Optimizing Decomposition for Optimal Claim Verification
Yining Lu, Noah Ziems, Hy Dang, Meng Jiang
TL;DR
This work addresses misalignment between decomposition and verification in long-form factuality evaluation by introducing a verifier-aware, dynamic decomposition framework. By formulating the problem as a bilevel optimization and solving it with an on-policy RL approach (DyDecomp), the method learns a decomposition policy that tunes subclaim atomicity to each verifier’s preferred information density. Empirical results show DyDecomp improves verification confidence by about 0.07 and accuracy by about 0.12 on multiple verifiers and datasets, while requiring only 4.73M parameters.
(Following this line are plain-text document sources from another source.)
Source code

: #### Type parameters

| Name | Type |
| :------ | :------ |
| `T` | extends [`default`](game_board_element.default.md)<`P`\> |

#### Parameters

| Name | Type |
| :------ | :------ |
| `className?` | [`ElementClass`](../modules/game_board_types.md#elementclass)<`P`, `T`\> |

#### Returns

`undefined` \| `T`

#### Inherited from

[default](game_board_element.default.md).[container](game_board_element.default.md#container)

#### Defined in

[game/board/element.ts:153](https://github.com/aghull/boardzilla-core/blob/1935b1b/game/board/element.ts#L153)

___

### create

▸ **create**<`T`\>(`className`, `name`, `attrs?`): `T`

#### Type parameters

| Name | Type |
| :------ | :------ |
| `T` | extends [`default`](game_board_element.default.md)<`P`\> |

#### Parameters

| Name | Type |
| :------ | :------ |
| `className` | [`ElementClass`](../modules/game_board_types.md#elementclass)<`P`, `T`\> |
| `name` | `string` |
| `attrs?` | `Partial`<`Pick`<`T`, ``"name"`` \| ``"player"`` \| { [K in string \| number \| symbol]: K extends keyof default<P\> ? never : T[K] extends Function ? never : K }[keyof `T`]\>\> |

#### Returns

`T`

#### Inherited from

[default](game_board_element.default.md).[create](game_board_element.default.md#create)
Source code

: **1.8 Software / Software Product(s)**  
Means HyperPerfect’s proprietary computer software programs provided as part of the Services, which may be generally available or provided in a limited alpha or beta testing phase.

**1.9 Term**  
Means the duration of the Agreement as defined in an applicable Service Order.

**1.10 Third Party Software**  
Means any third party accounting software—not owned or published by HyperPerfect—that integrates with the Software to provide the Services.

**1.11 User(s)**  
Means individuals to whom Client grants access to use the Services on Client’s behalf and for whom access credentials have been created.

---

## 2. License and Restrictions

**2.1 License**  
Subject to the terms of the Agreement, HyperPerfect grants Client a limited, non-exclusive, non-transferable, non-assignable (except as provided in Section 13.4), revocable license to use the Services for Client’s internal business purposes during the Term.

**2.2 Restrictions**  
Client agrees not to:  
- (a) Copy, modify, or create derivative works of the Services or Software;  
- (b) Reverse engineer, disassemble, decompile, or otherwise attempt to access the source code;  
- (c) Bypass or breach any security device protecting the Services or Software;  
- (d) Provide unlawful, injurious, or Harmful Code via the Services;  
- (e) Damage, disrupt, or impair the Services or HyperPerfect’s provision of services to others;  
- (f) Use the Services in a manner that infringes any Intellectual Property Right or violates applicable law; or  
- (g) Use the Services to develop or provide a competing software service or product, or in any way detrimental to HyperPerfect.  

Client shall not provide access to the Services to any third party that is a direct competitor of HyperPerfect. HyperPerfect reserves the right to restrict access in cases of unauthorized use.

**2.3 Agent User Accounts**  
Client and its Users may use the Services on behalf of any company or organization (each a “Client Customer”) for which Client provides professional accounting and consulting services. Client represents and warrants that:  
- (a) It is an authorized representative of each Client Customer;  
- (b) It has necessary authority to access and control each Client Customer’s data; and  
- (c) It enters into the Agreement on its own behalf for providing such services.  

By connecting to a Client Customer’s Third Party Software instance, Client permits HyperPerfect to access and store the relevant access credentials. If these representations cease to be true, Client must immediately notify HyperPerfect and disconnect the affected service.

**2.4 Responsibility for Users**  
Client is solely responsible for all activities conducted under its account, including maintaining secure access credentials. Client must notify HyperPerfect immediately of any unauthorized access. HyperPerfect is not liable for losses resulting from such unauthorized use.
The study also demonstrates that verification confidence correlates strongly with accuracy and that optimal atomicity varies across verifiers, underscoring the value of adapting decomposition to downstream verification systems for robust long-form factuality evaluation.
Abstract
Current research on the \textit{Decompose-Then-Verify} paradigm for evaluating the factuality of long-form text typically treats decomposition and verification in isolation, overlooking their interactions and potential misalignment. We find that existing decomposition policies, typically hand-crafted demonstrations, do not align well with downstream verifiers in terms of atomicity -- a novel metric quantifying information density -- leading to suboptimal verification results. We formulate finding the optimal decomposition policy for optimal verification as a bilevel optimization problem. To approximate a solution for this strongly NP-hard problem, we propose dynamic decomposition, a reinforcement learning framework that leverages verifier feedback to learn a policy for dynamically decomposing claims to verifier-preferred atomicity. Experimental results show that dynamic decomposition outperforms existing decomposition policies, improving verification confidence by 0.07 and accuracy by 0.12 (on a 0-1 scale) on average across varying verifiers, datasets, and atomcities of input claims.